Quiso preguntar dónde quedaba dicha oficina, de nuevo, nada dijo. Confiaría en su desvaneciente suerte y en la camaradería de los trabajadores. Mientras pensaba que hacer la señora Morgana pasó a un lado suyo y cruzó hacía los ascensores. Casi la atropelló, era otra persona, nada que ver con la amable mujer del inicio. Penélope, resignada, tomó el pasillo contrario, topando con una chica que estaba haciendo limpieza. La misma, luego de quitarse los audífonos, le indicó donde quedaba la susodicha oficina.
Una vez en frente a la puerta de la misma, se dio cuenta que de oficina tenía muy poco. Tocó, una señora, con uniforme de limpieza le abrió con rapidez.
—¿Tú eres la chica nueva? —le preguntó sin mayor protocolo.
—Sí. ¿Es usted Blanca Rodríguez?
—La misma que viste y calza. Pasa tenemos mucho trabajo y estábamos esperando el reemplazo para Laurita.
—¿Quién es Laurita?
—Era. La botaron. Tuvo la osadía de mirar con ojitos de borrego a medio morir al señor Axel, eso aquí no se perdona. Pero pasa, pasa —le respondió, empujándola hacia dentro.
Penélope, sin entender nada, se vio arrastrada a la oficina: un cuarto pequeño, de 1 metro y medio de ancho por 4 de largo a lo mucho. Un pequeño escritorio se hallaba en la esquina interior y a su lado otra puerta. El espacio era reducido y en sendos estantes, a ambos lados de la habitación, había frascos, envases, cepillos y otros enseres diversos.
Antes de que pudiera protestar o aludir alguna cuestión, la señora le hizo entrar por la puertezuela, dando a un espacio algo más holgado. Era una especie de camerino, a la vez que un deposito, había una serie de casilleros y un banco colectivo para sentarse.
La señora le entregó un paquete.
—¿Qué es esto?
—Pues tu uniforme. ¿Qué pensabas?
Penélope extrajo las prendas, no podía creer lo que veían sus ojos.
—Debe haber un error —dijo, confundida.
—¿No es tu talla? —preguntó la señora Blanca, revisando la etiqueta —Es la talla correcta según los datos que suministraste a la empresa.
—No me refiero a la talla, sino a todo.

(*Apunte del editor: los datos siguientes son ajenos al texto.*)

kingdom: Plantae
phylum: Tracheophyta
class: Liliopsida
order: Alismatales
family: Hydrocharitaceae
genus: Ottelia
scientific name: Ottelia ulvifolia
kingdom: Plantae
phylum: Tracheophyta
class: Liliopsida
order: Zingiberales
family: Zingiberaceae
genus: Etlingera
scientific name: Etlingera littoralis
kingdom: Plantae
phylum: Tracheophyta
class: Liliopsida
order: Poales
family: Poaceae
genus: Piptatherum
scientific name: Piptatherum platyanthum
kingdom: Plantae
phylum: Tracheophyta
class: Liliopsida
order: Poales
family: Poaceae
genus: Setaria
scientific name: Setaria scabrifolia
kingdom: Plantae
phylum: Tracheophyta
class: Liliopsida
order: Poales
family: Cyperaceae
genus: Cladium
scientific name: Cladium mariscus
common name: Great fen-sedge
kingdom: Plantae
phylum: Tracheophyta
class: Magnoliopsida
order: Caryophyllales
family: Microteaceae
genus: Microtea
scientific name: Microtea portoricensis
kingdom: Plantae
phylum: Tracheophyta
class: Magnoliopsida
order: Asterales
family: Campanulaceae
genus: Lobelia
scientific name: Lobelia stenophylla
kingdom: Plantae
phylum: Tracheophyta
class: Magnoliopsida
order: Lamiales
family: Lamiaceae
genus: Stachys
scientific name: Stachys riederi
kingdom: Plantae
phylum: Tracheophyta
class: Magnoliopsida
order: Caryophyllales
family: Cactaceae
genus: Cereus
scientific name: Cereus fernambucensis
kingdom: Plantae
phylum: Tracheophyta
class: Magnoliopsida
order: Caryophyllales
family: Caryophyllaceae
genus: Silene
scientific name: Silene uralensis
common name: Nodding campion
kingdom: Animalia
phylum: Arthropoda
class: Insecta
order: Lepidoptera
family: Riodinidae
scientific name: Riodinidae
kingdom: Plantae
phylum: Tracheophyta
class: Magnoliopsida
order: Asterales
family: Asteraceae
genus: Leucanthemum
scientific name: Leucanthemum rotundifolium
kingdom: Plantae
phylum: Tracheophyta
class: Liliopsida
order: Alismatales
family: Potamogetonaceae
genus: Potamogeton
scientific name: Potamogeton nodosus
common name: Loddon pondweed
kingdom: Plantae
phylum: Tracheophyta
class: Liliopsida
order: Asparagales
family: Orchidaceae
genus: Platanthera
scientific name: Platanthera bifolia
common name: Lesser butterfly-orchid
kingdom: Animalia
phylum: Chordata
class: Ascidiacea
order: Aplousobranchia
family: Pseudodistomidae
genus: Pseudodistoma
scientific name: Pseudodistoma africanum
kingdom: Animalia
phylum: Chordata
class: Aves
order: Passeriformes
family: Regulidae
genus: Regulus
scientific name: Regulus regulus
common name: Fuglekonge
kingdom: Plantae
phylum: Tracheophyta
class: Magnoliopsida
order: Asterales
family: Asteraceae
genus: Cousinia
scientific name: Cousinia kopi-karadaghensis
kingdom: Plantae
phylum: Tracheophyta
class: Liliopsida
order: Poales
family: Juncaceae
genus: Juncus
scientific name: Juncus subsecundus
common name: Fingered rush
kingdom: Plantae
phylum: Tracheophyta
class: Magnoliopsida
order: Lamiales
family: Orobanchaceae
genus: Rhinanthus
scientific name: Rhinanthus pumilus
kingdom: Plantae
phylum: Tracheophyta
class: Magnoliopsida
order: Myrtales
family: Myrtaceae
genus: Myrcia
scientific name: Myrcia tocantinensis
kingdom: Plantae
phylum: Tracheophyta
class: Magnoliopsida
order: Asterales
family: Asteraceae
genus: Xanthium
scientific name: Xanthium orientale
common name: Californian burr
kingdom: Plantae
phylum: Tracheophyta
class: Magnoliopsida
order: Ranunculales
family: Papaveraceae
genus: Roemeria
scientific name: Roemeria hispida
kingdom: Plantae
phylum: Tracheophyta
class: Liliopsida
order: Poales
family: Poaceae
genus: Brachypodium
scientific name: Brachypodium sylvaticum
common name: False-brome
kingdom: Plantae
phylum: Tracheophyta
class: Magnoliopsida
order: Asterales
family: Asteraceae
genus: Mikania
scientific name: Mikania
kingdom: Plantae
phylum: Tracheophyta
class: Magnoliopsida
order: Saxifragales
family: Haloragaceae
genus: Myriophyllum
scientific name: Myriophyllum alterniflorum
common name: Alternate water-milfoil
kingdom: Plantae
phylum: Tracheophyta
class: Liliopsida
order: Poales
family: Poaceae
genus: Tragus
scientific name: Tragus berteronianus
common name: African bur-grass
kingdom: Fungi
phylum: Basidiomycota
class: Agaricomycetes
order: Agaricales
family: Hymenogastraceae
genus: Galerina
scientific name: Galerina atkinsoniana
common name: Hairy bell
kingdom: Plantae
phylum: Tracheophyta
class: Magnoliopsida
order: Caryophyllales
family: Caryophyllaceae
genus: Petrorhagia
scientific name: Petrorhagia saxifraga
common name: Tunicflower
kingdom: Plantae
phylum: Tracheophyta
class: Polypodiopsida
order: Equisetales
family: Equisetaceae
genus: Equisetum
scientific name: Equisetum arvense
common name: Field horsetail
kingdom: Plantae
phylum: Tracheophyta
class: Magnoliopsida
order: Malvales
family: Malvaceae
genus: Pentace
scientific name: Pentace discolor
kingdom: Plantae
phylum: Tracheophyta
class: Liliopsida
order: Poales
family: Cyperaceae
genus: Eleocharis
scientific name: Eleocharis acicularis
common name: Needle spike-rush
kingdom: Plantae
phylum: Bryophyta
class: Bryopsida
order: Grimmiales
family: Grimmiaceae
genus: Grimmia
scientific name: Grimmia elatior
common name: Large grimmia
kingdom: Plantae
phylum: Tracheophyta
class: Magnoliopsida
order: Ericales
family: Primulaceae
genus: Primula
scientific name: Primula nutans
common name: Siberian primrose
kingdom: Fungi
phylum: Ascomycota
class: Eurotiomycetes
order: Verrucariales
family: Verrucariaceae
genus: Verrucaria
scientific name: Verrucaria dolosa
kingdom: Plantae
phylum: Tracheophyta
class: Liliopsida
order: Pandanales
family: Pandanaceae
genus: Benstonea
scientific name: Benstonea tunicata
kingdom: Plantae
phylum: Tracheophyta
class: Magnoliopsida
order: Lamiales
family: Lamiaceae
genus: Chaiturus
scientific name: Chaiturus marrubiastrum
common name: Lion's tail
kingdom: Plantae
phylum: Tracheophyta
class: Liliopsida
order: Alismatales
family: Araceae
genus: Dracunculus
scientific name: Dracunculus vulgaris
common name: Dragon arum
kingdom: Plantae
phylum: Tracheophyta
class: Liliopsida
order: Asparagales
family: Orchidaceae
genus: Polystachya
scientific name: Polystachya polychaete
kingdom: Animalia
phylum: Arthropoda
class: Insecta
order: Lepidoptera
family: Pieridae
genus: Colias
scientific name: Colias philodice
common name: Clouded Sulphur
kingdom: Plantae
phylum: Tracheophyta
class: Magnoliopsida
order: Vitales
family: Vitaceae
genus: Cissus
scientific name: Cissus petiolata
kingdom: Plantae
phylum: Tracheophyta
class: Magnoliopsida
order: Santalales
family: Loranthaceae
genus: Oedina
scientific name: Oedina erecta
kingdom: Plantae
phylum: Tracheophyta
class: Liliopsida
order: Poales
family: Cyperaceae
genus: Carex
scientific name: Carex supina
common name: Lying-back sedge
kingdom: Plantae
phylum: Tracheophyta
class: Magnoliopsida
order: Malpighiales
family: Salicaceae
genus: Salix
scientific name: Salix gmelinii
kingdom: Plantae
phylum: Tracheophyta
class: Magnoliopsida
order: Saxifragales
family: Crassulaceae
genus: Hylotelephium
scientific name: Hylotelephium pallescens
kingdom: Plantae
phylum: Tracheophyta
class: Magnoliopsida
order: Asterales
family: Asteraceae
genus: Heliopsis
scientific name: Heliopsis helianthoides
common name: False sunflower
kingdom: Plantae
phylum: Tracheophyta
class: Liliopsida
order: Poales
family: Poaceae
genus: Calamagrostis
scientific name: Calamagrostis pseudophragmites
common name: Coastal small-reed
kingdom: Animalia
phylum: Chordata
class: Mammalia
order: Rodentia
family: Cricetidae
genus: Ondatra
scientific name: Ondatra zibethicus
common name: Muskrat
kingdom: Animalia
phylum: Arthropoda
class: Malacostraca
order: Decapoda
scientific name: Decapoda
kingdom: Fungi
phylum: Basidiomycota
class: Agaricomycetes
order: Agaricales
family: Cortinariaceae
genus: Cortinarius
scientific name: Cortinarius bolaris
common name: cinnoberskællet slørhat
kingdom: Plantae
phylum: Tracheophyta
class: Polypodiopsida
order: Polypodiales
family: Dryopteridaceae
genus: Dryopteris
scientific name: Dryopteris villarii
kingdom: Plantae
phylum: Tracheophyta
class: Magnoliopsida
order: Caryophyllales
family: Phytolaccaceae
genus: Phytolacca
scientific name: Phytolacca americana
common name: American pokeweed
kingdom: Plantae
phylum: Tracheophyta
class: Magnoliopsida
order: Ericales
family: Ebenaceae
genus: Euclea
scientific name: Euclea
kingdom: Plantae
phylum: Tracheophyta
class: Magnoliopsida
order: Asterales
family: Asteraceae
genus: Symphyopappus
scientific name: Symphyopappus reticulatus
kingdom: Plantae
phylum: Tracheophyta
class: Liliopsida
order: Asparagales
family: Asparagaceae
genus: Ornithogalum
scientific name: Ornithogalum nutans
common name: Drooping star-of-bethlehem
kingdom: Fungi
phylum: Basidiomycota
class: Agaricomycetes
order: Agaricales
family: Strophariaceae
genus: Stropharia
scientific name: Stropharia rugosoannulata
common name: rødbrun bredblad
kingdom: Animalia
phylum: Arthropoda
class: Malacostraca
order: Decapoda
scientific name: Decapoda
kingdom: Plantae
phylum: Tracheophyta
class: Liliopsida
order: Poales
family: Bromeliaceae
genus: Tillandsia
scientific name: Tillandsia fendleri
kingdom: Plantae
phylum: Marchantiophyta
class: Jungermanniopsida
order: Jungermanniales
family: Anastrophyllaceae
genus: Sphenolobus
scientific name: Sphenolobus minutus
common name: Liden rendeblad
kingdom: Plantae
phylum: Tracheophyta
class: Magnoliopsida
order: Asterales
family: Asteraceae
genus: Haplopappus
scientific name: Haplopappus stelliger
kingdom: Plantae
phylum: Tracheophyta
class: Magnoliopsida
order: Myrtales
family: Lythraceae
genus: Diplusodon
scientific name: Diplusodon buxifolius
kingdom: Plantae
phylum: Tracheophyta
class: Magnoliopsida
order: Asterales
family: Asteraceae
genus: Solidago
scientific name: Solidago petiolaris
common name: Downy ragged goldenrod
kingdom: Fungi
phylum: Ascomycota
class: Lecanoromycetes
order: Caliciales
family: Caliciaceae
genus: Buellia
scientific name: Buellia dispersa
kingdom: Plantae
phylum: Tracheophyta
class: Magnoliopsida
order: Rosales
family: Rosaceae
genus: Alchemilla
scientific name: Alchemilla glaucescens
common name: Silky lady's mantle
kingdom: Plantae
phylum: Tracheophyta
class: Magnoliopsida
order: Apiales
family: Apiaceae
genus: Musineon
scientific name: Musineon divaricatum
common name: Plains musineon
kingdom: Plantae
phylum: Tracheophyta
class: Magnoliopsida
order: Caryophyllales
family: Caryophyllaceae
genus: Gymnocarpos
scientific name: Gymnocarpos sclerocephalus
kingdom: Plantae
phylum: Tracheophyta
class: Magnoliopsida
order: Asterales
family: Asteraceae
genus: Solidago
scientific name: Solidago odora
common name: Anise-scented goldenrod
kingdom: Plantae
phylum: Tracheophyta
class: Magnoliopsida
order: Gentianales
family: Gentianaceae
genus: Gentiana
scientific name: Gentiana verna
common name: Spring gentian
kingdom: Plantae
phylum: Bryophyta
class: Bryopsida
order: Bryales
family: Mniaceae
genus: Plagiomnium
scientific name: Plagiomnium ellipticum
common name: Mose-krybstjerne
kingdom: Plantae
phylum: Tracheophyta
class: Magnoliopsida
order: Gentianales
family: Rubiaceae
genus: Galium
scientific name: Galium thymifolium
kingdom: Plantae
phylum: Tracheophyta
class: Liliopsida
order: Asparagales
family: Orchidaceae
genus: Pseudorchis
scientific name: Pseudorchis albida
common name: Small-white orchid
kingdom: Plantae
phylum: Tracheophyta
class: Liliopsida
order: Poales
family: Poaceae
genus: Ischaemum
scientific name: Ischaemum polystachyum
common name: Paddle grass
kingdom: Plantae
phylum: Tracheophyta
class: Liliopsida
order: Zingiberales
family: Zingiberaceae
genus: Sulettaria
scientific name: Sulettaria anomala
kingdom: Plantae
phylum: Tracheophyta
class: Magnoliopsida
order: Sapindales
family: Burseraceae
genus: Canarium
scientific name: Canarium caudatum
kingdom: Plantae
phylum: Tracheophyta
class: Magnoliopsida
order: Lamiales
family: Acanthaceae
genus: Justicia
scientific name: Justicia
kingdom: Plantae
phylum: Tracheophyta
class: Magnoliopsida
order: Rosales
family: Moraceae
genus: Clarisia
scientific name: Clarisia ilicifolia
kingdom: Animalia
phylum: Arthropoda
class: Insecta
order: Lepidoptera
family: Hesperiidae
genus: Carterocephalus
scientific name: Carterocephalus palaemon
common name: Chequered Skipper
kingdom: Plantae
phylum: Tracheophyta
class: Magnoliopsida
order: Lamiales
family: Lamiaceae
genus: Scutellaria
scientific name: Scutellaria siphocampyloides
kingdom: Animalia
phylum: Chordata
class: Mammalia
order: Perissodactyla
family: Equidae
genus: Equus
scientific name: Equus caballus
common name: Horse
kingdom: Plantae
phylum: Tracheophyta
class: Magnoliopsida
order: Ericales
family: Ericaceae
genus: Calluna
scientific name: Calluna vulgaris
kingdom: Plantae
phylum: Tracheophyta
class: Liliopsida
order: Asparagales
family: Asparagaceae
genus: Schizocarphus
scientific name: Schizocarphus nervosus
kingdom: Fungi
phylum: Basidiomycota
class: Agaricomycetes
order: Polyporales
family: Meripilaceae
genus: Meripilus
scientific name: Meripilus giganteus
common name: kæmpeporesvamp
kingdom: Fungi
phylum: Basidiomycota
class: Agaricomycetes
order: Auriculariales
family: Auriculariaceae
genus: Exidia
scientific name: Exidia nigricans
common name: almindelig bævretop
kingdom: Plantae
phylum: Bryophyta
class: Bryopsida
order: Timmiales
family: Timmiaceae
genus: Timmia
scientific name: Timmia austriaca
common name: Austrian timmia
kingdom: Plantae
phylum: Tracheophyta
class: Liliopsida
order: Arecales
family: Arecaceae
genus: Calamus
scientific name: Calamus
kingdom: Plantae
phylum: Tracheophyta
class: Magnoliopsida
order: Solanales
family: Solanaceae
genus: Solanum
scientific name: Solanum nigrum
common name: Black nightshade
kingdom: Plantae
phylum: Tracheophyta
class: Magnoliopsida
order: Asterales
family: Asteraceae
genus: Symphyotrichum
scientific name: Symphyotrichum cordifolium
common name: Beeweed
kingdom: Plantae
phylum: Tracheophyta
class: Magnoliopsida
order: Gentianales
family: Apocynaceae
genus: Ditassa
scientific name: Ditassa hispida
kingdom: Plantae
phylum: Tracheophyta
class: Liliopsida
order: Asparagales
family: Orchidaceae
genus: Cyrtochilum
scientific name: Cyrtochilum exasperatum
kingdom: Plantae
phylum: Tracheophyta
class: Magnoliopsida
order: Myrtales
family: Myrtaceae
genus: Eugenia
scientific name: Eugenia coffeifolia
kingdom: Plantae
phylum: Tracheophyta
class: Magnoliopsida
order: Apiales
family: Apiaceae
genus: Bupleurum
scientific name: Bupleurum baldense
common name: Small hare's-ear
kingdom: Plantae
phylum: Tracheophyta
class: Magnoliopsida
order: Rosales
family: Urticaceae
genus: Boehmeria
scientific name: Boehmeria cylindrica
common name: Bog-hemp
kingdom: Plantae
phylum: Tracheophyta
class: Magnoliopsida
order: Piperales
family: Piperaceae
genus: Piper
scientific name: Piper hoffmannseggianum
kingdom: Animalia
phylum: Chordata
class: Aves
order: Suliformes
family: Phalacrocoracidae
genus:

O sea, a mi puesto.
—¿Qué? ¿Quieres una oficina con vista a las montañas o al mar? Esa ya está ocupada. ¿Viniste a limpiar o a modelar? —le preguntó con ironía señalando los tacones.
Penélope se había maquillado y puesto su mejor traje, junto a las referidas zapatillas altas. Entendía lo que pasaba, pero no encontraba la forma de asimilarlo.
—Me prometieron otro puesto —anunció a media voz.
—La señora Morgana te envió para acá. Dime algo.
La chica la miró confundida, asintió.
—¿Sabes quién es el señor Axel y el compromiso que tiene con la jefa?
Penélope asintió de nuevo. La señora sonrió con malicia.
—Entonces debes saber el momento en que viste con deseo a su trofeo. La jefa es una mujer muy dulce, la mejor persona que puedas imaginar. Caritativa, comprensiva y abiertamente condescendiente. Excepto cuando se trata del señor Axel. Si estás aquí y no allá, es porque cruzaste una línea. Ten cuidado, no la cruces de nuevo, eso significaría lo último que harías… —dejó la frase inconclusa, con teatralidad e imprimiéndole algo de terror— …en la empresa.
Penélope sintió todo el peso de su error, había comenzado con el pie izquierdo, y en tacones.
—Departamento de ablución… —dijo con tristeza.
—Un nombre rimbombante para el personal de limpieza. Aunque, de seguro, le daras un toque de glamour al equipo trapeando en tacones.
No daba risa, sin embargo, acompañó a la señora en su expresión de burla.